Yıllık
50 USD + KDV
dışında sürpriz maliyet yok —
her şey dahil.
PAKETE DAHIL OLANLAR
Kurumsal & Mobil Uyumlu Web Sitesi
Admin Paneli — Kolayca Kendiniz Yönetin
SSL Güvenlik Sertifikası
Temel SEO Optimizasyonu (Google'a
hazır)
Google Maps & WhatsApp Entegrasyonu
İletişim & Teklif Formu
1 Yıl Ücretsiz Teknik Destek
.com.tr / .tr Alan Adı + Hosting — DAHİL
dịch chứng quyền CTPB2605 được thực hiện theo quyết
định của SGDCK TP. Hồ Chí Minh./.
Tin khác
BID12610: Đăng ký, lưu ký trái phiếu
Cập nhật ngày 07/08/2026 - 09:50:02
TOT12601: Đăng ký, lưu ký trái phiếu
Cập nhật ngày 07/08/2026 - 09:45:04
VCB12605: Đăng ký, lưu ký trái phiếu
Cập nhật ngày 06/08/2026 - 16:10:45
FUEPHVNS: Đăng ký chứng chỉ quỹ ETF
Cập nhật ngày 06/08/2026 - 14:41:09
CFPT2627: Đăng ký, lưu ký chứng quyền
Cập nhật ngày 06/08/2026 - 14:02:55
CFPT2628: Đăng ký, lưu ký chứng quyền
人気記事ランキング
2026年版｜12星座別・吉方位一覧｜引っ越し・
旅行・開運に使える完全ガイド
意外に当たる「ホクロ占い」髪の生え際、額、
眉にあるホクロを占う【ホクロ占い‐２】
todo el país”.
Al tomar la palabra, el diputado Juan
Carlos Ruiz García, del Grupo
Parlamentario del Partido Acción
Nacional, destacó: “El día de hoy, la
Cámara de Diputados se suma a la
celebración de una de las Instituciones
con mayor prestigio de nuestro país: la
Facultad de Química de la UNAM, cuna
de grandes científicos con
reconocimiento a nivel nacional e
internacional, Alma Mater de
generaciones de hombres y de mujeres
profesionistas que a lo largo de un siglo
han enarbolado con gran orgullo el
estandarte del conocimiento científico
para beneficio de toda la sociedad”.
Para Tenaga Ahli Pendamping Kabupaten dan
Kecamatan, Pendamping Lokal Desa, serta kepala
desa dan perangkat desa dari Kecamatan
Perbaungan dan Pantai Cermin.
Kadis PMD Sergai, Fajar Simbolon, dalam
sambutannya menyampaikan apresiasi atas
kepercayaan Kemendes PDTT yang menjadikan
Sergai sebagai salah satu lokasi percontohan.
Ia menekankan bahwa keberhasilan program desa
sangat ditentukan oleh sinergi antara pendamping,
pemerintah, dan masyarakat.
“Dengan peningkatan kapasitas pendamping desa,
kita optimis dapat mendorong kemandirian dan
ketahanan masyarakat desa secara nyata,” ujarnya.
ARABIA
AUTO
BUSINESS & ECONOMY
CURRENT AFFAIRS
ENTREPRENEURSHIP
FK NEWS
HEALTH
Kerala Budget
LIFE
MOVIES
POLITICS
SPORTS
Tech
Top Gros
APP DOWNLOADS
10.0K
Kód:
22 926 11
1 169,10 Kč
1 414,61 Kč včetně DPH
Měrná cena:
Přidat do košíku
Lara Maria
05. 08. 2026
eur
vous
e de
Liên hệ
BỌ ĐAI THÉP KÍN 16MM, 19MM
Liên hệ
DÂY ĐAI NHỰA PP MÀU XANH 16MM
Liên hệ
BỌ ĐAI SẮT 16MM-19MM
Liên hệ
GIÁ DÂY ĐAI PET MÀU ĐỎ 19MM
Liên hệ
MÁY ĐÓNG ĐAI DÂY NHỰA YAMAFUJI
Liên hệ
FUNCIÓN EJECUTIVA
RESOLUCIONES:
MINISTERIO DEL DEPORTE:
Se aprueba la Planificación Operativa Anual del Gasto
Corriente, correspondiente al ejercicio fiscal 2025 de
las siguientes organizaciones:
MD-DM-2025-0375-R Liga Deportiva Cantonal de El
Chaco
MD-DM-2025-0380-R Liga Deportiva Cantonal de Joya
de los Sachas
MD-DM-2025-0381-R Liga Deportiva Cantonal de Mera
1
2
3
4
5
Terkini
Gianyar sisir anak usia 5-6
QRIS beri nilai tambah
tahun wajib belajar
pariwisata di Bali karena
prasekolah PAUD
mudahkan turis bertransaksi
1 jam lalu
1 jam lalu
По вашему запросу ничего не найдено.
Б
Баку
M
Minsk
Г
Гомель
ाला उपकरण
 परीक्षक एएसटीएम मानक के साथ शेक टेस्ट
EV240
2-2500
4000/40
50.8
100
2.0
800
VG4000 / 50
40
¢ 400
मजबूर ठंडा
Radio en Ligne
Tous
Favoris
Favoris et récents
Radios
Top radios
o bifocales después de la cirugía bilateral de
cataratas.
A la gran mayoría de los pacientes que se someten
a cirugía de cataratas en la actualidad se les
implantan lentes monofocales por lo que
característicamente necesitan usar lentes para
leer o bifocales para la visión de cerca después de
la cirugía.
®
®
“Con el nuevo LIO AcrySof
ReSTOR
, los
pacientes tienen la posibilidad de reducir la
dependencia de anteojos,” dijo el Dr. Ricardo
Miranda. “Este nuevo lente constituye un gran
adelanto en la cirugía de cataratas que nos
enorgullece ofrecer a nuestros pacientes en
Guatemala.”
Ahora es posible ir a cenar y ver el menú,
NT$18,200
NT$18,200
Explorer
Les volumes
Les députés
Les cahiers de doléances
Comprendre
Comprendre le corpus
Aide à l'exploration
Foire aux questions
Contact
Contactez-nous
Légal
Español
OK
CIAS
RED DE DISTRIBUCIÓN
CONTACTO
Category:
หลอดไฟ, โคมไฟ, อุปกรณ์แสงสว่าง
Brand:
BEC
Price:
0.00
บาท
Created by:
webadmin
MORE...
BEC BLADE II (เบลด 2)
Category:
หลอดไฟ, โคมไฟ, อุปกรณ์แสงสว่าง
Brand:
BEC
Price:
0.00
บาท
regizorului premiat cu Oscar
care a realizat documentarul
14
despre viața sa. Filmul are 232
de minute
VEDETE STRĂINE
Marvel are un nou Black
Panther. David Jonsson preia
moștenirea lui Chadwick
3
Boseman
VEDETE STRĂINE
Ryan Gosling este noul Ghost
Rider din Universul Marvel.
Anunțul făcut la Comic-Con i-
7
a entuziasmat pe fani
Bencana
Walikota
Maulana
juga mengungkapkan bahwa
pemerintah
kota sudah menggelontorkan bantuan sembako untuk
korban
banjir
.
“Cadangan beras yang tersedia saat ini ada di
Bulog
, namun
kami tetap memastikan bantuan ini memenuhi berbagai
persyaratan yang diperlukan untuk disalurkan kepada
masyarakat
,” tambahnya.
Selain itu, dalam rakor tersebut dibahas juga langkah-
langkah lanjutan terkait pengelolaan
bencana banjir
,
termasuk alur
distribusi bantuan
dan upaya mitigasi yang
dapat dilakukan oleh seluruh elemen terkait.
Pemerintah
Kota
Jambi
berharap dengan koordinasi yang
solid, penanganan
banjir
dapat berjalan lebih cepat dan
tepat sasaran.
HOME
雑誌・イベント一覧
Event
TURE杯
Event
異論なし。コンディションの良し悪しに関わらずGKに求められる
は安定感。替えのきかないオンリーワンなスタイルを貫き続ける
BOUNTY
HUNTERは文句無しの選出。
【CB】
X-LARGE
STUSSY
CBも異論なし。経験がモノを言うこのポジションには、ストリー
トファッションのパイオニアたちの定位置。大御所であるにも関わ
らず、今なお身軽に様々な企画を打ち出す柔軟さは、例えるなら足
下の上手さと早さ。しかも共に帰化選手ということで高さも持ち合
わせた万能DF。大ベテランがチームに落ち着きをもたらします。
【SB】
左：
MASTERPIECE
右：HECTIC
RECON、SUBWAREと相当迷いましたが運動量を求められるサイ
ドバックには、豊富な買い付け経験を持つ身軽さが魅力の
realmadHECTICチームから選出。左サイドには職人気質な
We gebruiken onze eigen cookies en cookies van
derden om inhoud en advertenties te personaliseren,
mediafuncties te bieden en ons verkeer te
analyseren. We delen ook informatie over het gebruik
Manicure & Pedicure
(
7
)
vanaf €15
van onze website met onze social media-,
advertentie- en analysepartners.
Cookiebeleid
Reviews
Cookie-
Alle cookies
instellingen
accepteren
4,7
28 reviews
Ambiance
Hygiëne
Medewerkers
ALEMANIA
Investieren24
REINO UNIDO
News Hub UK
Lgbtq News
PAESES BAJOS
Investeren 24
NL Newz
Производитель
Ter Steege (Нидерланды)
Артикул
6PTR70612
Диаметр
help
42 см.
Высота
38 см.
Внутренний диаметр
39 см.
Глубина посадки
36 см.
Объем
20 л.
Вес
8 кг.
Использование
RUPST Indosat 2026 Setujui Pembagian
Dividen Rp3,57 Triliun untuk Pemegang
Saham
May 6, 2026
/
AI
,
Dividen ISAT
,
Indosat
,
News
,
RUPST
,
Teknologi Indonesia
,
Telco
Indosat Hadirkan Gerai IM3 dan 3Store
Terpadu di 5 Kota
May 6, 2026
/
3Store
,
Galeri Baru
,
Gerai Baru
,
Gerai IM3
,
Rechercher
::::
What you will do - Please output the lines of the listing above that fall in the stretch from the one with "día de hoy, la" through the one with "para beneficio de", exactly and only those.

Completed task -
Nacional, destacó: “El día de hoy, la
Cámara de Diputados se suma a la
celebración de una de las Instituciones
con mayor prestigio de nuestro país: la
Facultad de Química de la UNAM, cuna
de grandes científicos con
reconocimiento a nivel nacional e
internacional, Alma Mater de
generaciones de hombres y de mujeres
profesionistas que a lo largo de un siglo
han enarbolado con gran orgullo el
estandarte del conocimiento científico
para beneficio de toda la sociedad”.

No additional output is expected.